Te consagramos nuestro ser y toda nuestra vida; todo lo que tenemos, todo lo que amamos y lo que somos.
Sean tuyos nuestros cuerpos, nuestros corazones y nuestras almas; sean tuyos nuestros hogares, nuestras familias y nuestra patria. Queremos que todo lo que hay en nosotros y alrededor de nosotros te pertenezca para que participemos de tus maternales bendiciones. Y, para que esta consagración sea verdaderamente eficaz y duradera, renovamos, hoy a tus pies las promesas del bautismo y de la primera comunión.

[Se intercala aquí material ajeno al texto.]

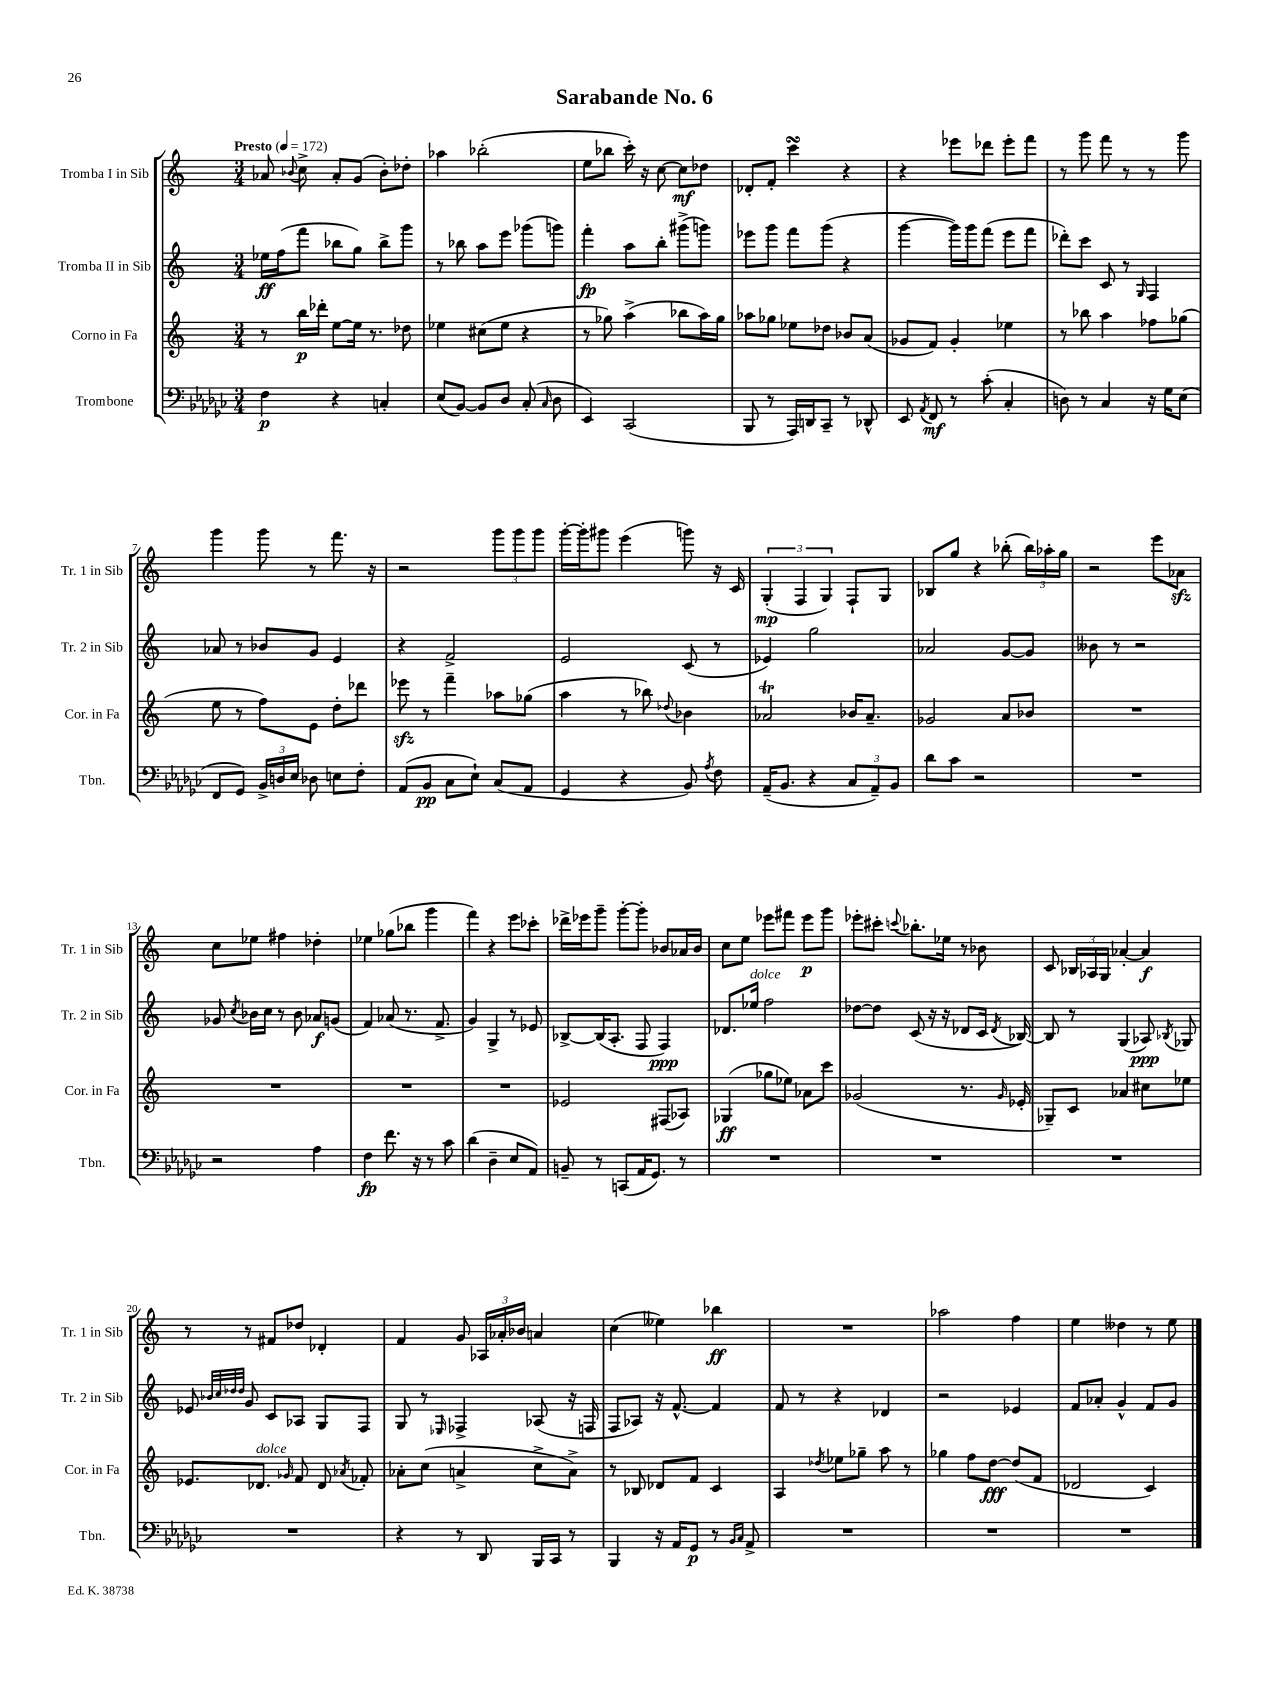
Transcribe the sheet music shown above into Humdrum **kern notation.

**kern	**kern	**kern	**kern
*staff4	*staff3	*staff2	*staff1
*clefF4	*clefG2	*clefG2	*clefG2
*k[b-e-a-d-g-c-]	*k[]	*k[]	*k[]
*M3/4	*M3/4	*M3/4	*M3/4
*MM172	*MM172	*MM172	*MM172
4F	8r	16ee-	8a-
.	.	(16ff	.
.	.	.	8qqb-
.	16bb	8fff	8cc^
.	16ddd-'	.	.
4r	[8ee	8bb-	8a-'
.	16ee]	8gg)	(8g
.	8.r	.	.
4C'	.	8bb-^	8b-')
.	8dd-	8ggg	8dd-'
=	=	=	=
(8E-	4ee-	8r	4aa-
[8BB-)	.	8bb-	.
8BB-]	(8cc#	8aa	(2bb-'
8D-	8ee-	8eee	.
(8C-'	4r	(8ggg-	.
16qqC-	.	.	.
8D-	.	8ggg)	.
=	=	=	=
4EE-)	8r	4fff'	8ee
.	8gg-)	.	8bb-
(2CC-	(4aa^	8aa	16ccc')
.	.	.	16r
.	.	8bb'	[8cc
.	8bb-	(8ggg#^	8cc]
.	16aa)	8ggg)	8dd-
.	16gg-	.	.
=	=	=	=
8BBB-	8aa-	8eee-	8d-'
8r	8gg-	8ggg	8f'
16AAA-)	8ee-	8fff	4ccc
16DD	.	.	.
8CC-~	8dd-	(8ggg	.
8r	8b-	4r	4r
8DD-^^	(8a	.	.
=	=	=	=
8EE-	8g-	[4ggg	4r
8qAA-	.	.	.
8FF	8f)	.	.
8r	4g-'	16ggg])	8eee-
.	.	16ggg	.
(8c-'	.	(8fff	8ddd-
4C-'	4ee-	8eee	8eee-'
.	.	8fff	8fff
=	=	=	=
8D)	8r	8ddd-')	8r
8r	8bb-	8ccc	8ggg
4C-	4aa	8c	8fff
.	.	8r	8r
.	.	16qqG	.
16r	8ff-	4F	8r
16G-	.	.	.
(8E-	(8gg-	.	8ggg
=	=	=	=
8FF	8ee	8a-	4ggg
8GG-)	8r	8r	.
24BB-^	8ff)	8b-	8ggg
24D	.	.	.
24E-	.	.	.
8D-	8e	8g	8r
8E	8dd'	4e	8.fff
8F'	8ddd-	.	.
.	.	.	16r
=	=	=	=
(8AA-	8eee-	4r	2r
8BB-	8r	.	.
8C-	4fff~	2f^	.
8E-`)	.	.	.
(8C-	8aa-	.	12ggg
.	.	.	12ggg
8AA-	(8gg-	.	.
.	.	.	12ggg
=	=	=	=
4GG-	4aa	2e	[16ggg'
.	.	.	16ggg']
.	.	.	8ggg#
4r	8r	.	(4eee
.	8bb-)	.	.
.	8qqdd-	.	.
8BB-)	4b-	(8c	8ggg)
8qA-	.	.	.
8F	.	8r	16r
.	.	.	16c
=	=	=	=
(16AA-~	2a-	4e-)	(6G'
8.BB-	.	.	.
.	.	.	6F
4r	.	2gg	.
.	.	.	6G)
12C-	16b-	.	8F`
.	8.a-~	.	.
12AA-~)	.	.	.
.	.	.	8G
12BB-	.	.	.
=	=	=	=
8d-	2g-	2a-	8B-
8c-	.	.	8gg
2r	.	.	4r
.	8a	[8g	(8bb-'
.	8b-	8g]	24bb-)
.	.	.	24aa-'
.	.	.	24gg
=	=	=	=
2.r	2.r	8b--	2r
.	.	8r	.
.	.	2r	.
.	.	.	8eee
.	.	.	8a-
=	=	=	=
2r	2.r	8g-	8cc
.	.	8qcc	.
.	.	16b-	8ee-
.	.	16cc	.
.	.	8r	4ff#
.	.	8b-	.
4A-	.	8a-	4dd-'
.	.	(8g	.
=	=	=	=
4F	2.r	4f)	4ee-
8.f	.	(8a-	(8gg-
.	.	8.r	8bb-
16r	.	.	.
8r	.	.	4ggg
.	.	8.f^	.
8c-	.	.	.
=	=	=	=
(4d-	2.r	4g)	4fff)
4D-~	.	4G^	4r
8E-	.	8r	8eee
8AA-)	.	8e-	8ccc-'
=	=	=	=
8BB~	2e-	[8B-^	16ddd-^
.	.	.	16eee-
8r	.	(16B-]	8ggg~
.	.	8.A'	.
(8CC	.	.	[8ggg'
16AA-	.	8F	8ggg']
8.GG-)	.	.	.
.	(8F#	4F)	8b-
8r	8A-)	.	16a-
.	.	.	16b-
=	=	=	=
2.r	(4G-	8.d-	8cc
.	.	.	8ee
.	.	16ee-	.
.	8gg-	2ff	8eee-
.	8ee-)	.	8fff#
.	8a-	.	8eee-
.	8ccc	.	8ggg
=	=	=	=
2.r	(2g-	[8dd-	8eee-'
.	.	8dd-]	8ccc#'
.	.	.	8qqccc
.	.	(8c	8.bb-'
.	.	16r	.
.	.	16r	16ee-
.	8.r	8d-	8r
.	.	16c	8b-
.	16qqg-	8qd-	.
.	16e-'	[16B-)	.
=	=	=	=
2.r	8G-~)	8B-]	8c
.	8c	8r	24B-
.	.	.	24A-
.	.	.	24G
.	4a-	(4G	[4a-'
.	8cc#	8A-)	4a-]
.	.	8qB-	.
.	8ee-	8G-	.
=	=	=	=
2.r	8.e-	8e-	8r
.	.	32qqb-	.
.	.	32qqcc	.
.	.	32qqdd-	.
.	.	32qqdd-	.
.	.	8g	8r
.	8.d-	.	.
.	.	8c	8f#
.	16qqg-	.	.
.	8f	8A-	8dd-
.	8d-	8G	4d-'
.	8qa-	.	.
.	8f-'	8F	.
=	=	=	=
4r	8a-'	8G	4f
.	(8cc	8r	.
.	.	16qqE-	.
8r	4a^	4F-^	8g
8DD-	.	.	24A-
.	.	.	24a-'
.	.	.	24b-
16BBB-	8cc^	(8A-	4a
16CC-	.	.	.
8r	8a^)	16r	.
.	.	16F	.
=	=	=	=
4BBB-	8r	8F	(4cc
.	8B-	8A-)	.
16r	8d-	16r	4ee--)
16AA-	.	[8.f^^	.
8GG-	8f	.	.
8r	4c	4f]	4bb-
16qqBB-	.	.	.
16qqC-	.	.	.
8AA-^	.	.	.
=	=	=	=
2.r	4A	8f	2.r
.	.	8r	.
.	8qdd-	.	.
.	8ee-	4r	.
.	8gg-~	.	.
.	8aa	4d-	.
.	8r	.	.
=	=	=	=
2.r	4gg-	2r	2aa-
.	8ff	.	.
.	[8dd	.	.
.	(8dd]	4e-	4ff
.	8f	.	.
=	=	=	=
2.r	2d-	8f	4ee
.	.	8a-'	.
.	.	4g^^	4dd--
.	4c)	8f	8r
.	.	8g	8ee
==	==	==	==
*-	*-	*-	*-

Nos obligamos a profesar siempre y con valor las verdades de la fe; a vivir como verdaderos católicos sumisos a las disposiciones del Papa y los Obispos. Nos obligamos a introducir en nuestra vida, las prácticas consoladoras de los católicos piadosos: el Rosario, la oración diaria, la Misa y la Sagrada Comunión. Te Prometemos finalmente; ¡Oh Gloriosa Madre de Dios y Madre nuestra, consagrar nuestro corazón a Tu amor, para pedir y asegurar mediante el reinado de Tu Inmaculado Corazón, el reinado del Corazón de Tu hijo Santísimo, en nosotros mismos, en nuestras familias, en nuestra patria y en toda la humanidad.